- Exercices proposés
(a) Selon le texte sur la catéchèse, que signifie en grec la seconde partie du mot « mystagogique » ?
(b) Prolongez le texte sur la catéchèse au-delà de sa dernière phrase.

- Texte fourni
------------------------------------------------
Une catéchèse : c’est quoi ? Le mot qui vient du grec signifie : faire écho. L’écho qu’on entend quand on est dans une église, quand on est dans la nature et qu’il y a des rochers qui renvoient le son, l’écho que cela fait : ces sacrements que vous avez reçus, les enseignements que vous avez reçus jusqu’à présent, font écho dans votre vie. Non seulement ils sont entrés dans l’oreille mais ils restent et il y a une sorte de longueur qui, dans votre vie, fait écho, on pourrait dire aussi un retentissement. Cela retentit dans votre vie depuis longtemps, depuis des mois que vous vous êtes préparés, et tout spécialement depuis cette nuit de Pâques où vous avez été baptisés et où il s’est passé beaucoup de choses, peut-être un peu trop. Vous y étiez préparés, on vous avait dit ce qui allait se passer, et maintenant il s’agit de voir, d’entendre, de comprendre, de saisir, comment cela se prolonge dans votre existence.

Et le deuxième mot c’est mystagogique. Vous reconnaissez le mot de « mystère » dans mystagogique, et la deuxième partie du mot signifie en grec « conduire ». Vous savez, c’est le même mot que dans pédagogie. La pédagogie c’est la façon dont on conduit les enfants à la connaissance. Le pédagogue, dans la civilisation grecque, ce n’était pas un bon professeur d’abord, mais c’était celui qui conduisait, qui prenait l’enfant par la main pour l’emmener à l’école. Le pédagogue c’est celui qui conduit l’enfant à grandir. Et donc le mystagogue c’est celui qui conduit à entrer dans le mystère de Dieu. Alors vous savez bien que le mystère de Dieu, dans notre conception des choses, cela n’est pas quelque chose de fumeux, ce n’est pas quelque chose de brumeux. Parfois on dit « mystère », dans le sens de « je n’y comprends rien ». Mais dans la vie chrétienne, « mystère » cela veut dire : la lumière de Dieu qui vient éclairer notre vie. C’est d’une certaine façon tout le contraire du sens commun du mot mystère. On voit bien pourquoi c’est vrai, que Dieu nous reste en grande partie incompréhensible, mais Dieu a choisi de se faire connaître pour que notre vie nous apparaisse beaucoup plus lumineuse, pour que notre vie trouve son sens. Et donc la mystagogie c’est ce qui nous permet d’entrer dans le don de Dieu, ce qui nous permet de comprendre quel don nous avons reçu qui éclaire notre vie. Si vous êtes venus vers Jésus, c’est parce que vous avez compris que Jésus était pour vous une lumière. Vous avez compris que, dans votre vie, il manquait une lumière dont vous aviez vraiment besoin et que cette lumière elle avait un nom : Jésus qui donne sa vie et nous invite à la donner avec lui. Grâce à lui notre vie trouve un vrai sens, une vraie saveur, une vraie force, une vraie beauté.
------------------------------------------------
- Données enregistrées
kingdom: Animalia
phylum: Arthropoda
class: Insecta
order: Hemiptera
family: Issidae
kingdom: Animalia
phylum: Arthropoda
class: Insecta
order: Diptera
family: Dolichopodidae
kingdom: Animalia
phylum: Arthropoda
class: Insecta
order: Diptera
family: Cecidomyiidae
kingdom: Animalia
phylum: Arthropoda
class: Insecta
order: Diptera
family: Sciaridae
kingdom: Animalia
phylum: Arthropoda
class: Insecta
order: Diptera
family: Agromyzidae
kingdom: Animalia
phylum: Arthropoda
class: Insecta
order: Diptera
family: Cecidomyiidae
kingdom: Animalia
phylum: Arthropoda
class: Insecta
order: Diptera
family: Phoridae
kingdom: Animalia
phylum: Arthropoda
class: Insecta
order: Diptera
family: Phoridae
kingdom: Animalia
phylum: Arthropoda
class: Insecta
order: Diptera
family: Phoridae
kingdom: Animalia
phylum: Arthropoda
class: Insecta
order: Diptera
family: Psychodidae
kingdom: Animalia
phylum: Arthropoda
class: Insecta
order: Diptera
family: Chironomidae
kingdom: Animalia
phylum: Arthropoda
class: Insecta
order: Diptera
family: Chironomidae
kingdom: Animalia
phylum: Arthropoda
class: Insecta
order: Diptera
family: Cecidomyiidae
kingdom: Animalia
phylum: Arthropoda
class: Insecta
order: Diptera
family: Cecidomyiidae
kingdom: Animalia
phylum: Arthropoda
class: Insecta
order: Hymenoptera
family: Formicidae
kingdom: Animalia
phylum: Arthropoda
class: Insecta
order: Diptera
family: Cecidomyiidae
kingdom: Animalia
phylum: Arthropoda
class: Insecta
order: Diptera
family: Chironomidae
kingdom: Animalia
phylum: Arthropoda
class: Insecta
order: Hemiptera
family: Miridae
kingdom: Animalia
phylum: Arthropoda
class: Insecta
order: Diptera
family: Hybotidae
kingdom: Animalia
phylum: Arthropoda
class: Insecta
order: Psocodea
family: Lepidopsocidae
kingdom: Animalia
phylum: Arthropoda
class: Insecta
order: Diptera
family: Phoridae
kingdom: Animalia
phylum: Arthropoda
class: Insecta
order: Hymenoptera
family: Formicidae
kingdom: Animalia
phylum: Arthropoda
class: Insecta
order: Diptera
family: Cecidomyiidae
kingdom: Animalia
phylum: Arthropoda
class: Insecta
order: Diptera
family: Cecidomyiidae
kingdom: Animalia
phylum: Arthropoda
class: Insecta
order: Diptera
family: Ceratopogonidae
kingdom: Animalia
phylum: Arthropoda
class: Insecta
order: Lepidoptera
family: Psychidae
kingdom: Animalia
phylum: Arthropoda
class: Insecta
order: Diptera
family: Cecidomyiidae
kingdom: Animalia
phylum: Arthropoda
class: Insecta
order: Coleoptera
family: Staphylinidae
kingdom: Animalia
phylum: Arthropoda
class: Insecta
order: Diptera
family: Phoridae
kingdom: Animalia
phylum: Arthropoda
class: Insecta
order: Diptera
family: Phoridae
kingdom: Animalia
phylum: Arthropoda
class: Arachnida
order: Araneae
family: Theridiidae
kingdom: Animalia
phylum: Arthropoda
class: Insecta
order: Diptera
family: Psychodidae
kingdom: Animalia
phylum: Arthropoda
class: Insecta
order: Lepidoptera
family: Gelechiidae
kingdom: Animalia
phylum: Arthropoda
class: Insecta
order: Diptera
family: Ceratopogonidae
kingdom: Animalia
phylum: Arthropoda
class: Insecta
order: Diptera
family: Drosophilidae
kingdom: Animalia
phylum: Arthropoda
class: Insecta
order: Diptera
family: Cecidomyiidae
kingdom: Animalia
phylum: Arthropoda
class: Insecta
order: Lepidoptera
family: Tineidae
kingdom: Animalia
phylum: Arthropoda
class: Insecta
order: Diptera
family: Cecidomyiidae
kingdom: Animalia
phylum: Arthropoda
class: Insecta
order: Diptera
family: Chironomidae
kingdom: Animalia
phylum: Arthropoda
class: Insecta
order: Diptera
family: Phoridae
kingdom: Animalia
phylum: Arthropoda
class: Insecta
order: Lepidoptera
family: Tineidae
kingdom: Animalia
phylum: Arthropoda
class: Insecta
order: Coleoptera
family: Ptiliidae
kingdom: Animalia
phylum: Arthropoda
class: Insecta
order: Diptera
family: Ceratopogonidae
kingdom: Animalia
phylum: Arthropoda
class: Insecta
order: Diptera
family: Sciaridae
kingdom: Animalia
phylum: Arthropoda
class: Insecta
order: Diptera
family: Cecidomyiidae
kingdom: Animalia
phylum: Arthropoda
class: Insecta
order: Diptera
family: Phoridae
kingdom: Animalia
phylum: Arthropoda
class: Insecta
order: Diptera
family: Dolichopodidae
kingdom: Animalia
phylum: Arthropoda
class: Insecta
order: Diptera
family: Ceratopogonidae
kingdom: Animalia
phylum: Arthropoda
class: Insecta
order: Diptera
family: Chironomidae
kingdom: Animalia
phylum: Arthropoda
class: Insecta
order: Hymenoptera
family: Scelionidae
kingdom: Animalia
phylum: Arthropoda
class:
------------------------------------------------
- Corrigé des exercices
(a) Elle signifie « conduire ».

(b)
Donc la catéchèse mystagogique c’est ce que nous avons vécu ensemble depuis des mois, ce que vous avez vécu en vous laissant introduire jusqu’à Jésus : comment cela fait-il écho ? Comment cela retentit dans votre existence et vous fait entrer davantage dans le mystère de Dieu qui est un mystère de bonheur, un mystère de lumière, un mystère de paix, un mystère de bonté, un mystère de don ? Comment la vie trouve ainsi davantage de sens ?

Alors c’est cela que je viens faire avec vous, en relisant les événements que nous avons vécus la semaine dernière. Je dis « nous » car il n’y en avait que deux qui étaient avec moi le soir de la Vigile pascale à Saint-Germain l’Auxerrois, deux catéchumènes de la paroisse Saint-Philippe du Roule devenues baptisées dans cette nuit de Pâques, et vous, chacun, chacune, dans votre propre paroisse, peut-être dans le lieu où vous avez rencontré le Christ il y a des mois ou même des années sans oser tout de suite lui dire que vous étiez prêts à le suivre. Il n’y en avait donc que deux dans l’église Saint-Germain l’Auxerrois samedi soir dernier, le 30 mars, mais vous étiez tous là : tous ensemble nous formions un seul corps qui est l’Église. Et donc même si vous étiez chacun dans votre église, dans votre paroisse, dans l’église que vous avez l’habitude de fréquenter, vous étiez, nous étions, tous ensemble devant le Seigneur et même dans le Seigneur.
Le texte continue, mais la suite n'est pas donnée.